There are three school districts signed on to the lawsuit. Penncrest School District’s board decided to join the suit in mid-April. Mars Area School District’s board was making their decision in mid-March, while Laurel School District’s board made their decision to join in early March (egged on by Superintendent Leonard Rich, who has gone on the serve as one of the public faces of the suit). This suggests that the suit originated somewhere other than with the districts.

The suit is being litigated by The Thomas More Society, a “not-for-profit, national public interest law firm dedicated to restoring respect in law for life, family, religious liberty, and election integrity.” The firm has worked cases challenging both abortion and birth control, LGBTQ rights, and virtually all pandemic mitigation strategies (not just anti-vax, but also anti-masking, anti capacity limits, and anti social distancing). They helped mount legal challenges to the results of the 2020 Presidential election; they also employed Senior Trump advisor Jenna Ellis as a special counsel. And they mounted the successful challenge to Pennsylvania’s mask mandate.

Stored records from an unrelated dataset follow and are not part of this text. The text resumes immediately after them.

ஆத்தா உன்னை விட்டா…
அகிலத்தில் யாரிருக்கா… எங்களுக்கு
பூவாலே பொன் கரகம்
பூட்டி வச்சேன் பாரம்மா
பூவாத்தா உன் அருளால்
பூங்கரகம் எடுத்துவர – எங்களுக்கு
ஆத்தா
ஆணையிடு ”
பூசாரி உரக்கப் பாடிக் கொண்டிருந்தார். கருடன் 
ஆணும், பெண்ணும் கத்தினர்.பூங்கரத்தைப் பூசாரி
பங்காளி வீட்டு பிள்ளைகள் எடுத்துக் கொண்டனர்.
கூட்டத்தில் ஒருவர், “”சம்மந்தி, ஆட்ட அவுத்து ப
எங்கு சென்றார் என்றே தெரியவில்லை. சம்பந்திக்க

For boots on the ground, the Chicago-based firm is using the Western Pennsylvania law firm of Dillon McCandless King Coulter & Graham. Thomas W. King III of DMKC&G is listed as a special counsel on a page dated October 23, 2020, and Thomas Breth, the other DMKC&G lawyer working the case, has a special counsel page dated from August 17, 2022.

DMKC&G also provides school board solicitor services to numerous districts—including both Mars and Penncrest. King was given time at a Penncrest board meeting to make his pitch to them for joining the suit. At that meeting, King emphasized that joining the suit would involve no cost to the district at all; King explained that The Thomas More Society would be covering all expenses.

Also named as petitioners in the lawsuit are two Laurel School District teachers, nine parents in several districts, a board member from the Knoch School District, and Superintendent Rich.

What’s the concern? Local control. Teaching children what to think (though nothing in the guidelines has anything to do with curriculum or students standards.